• **Problem set**
**a)** Reproduce the Seamless documentation excerpt word for word, everything from "A Seamless instance" down to "dir in $HOME/.seamless/database.".
**b)** Extend the Seamless documentation excerpt past its final sentence with text that follows on from it.

• **Source text**
──────────

Exporting to zips or vaults

IMPORTANT: This documentation section is a stub. (Only checksum-to-buffer cache! Transformations will be recomputed!)

The Seamless database

IMPORTANT: This documentation section is a stub. (checksum-to-buffer cache, buffer info, etc. over the network, “serving a vault”)

A Seamless instance connected to the database does not maintain its own checksum-to-buffer cache, and therefore uses a lot less memory.

Using the database

IMPORTANT: This documentation section is a draft. The preliminary text is shown below

The Seamless database is started with the command seamless-database. The simplest way to use it is without arguments. In that case, it will maintain the database dir in $HOME/.seamless/database.

The second way is to invoke seamless-database $d with an empty directory $d as argument. In that case, it will create a default database configuration file in $d/database-config.yaml, and then launch the database, maintaining $d as the database dir.

──────────

• **Recorded information**
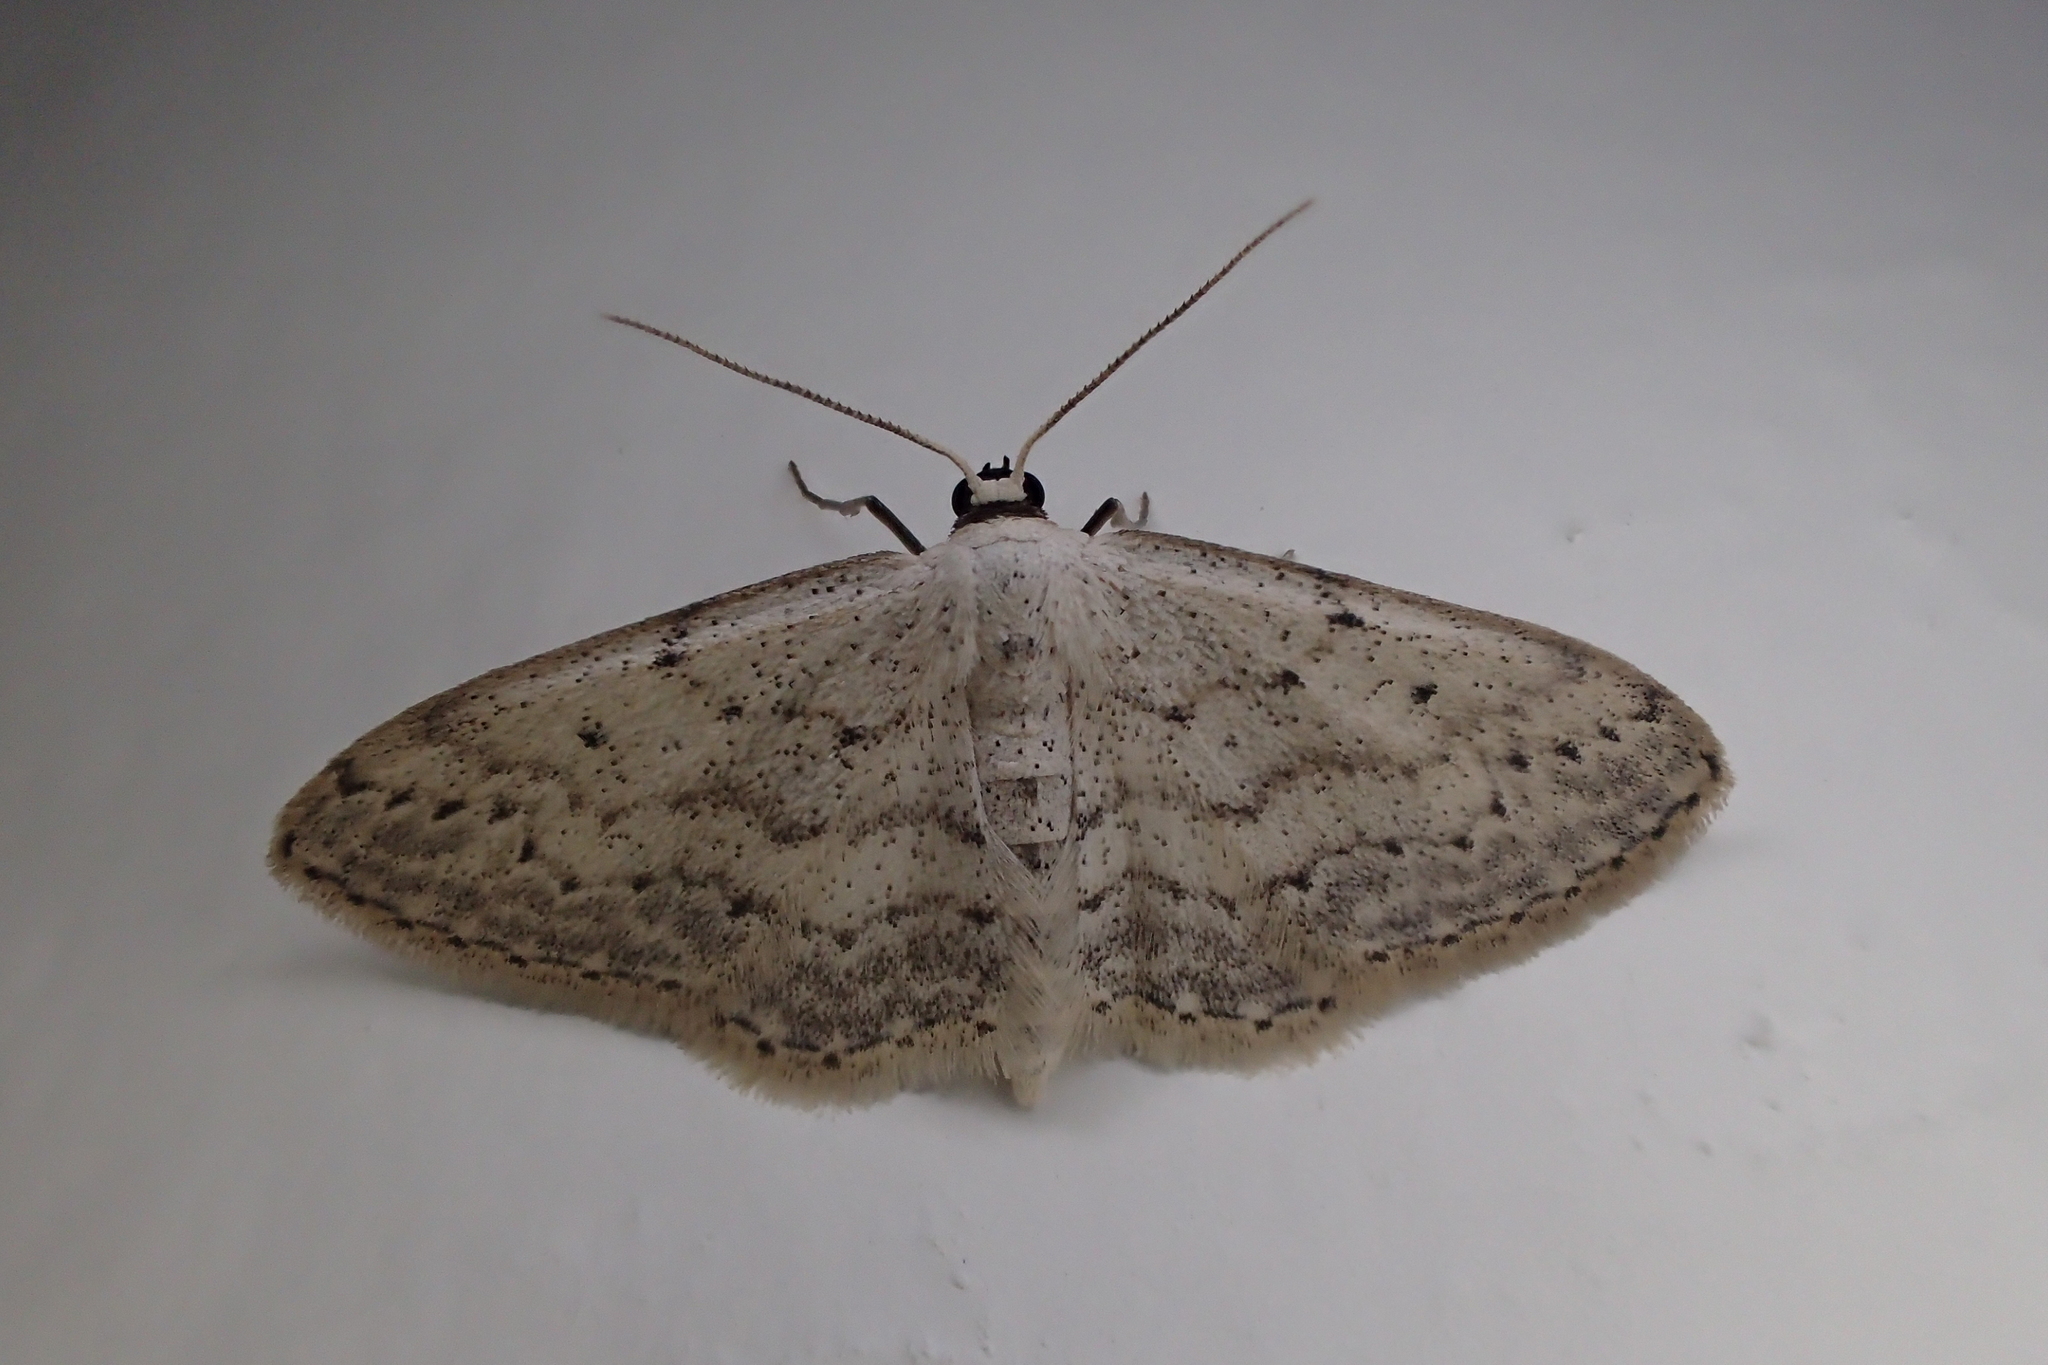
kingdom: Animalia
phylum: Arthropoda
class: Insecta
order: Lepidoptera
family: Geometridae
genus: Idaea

──────────

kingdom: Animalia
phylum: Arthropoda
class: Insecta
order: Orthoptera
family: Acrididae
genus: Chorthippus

──────────

• **Answers below**
**a)**
A Seamless instance connected to the database does not maintain its own checksum-to-buffer cache, and therefore uses a lot less memory.

Using the database

IMPORTANT: This documentation section is a draft. The preliminary text is shown below

The Seamless database is started with the command seamless-database. The simplest way to use it is without arguments. In that case, it will maintain the database dir in $HOME/.seamless/database.

**b)**
The third way is to invoke seamless-database $d with a directory $d as argument, where $d already contains a database-config.yaml. Finally, you can invoke seamless-database with a config YAML file as argument. See the default database-config.yaml for a description of the options.

Seamless reads the database IP from the SEAMLESS_DATABASE_IP environment variable, which defaults your Docker host IP. The default Seamless database port (SEAMLESS_DATABASE_PORT) is 5522.

Primarily, the database dir contains /buffers, containing one file per buffer (the filename is the checksum, e.g. /buffers/93237a60bf6417104795ed085c074d52f7ae99b5ec773004311ce665eddb4880).The other stores (buffer info, transformation result, compilation, and a few specialized others) map a checksum to either another checksum or something other that is very small. Therefore, each of those stores is organized as JSON files that are split in buckets as they grow larger.

Normally, Seamless contacts the database, specifying the desired store and the checksum. For buffers, the content is returned. As an optimization, it is also possible to ask for the file name (see below).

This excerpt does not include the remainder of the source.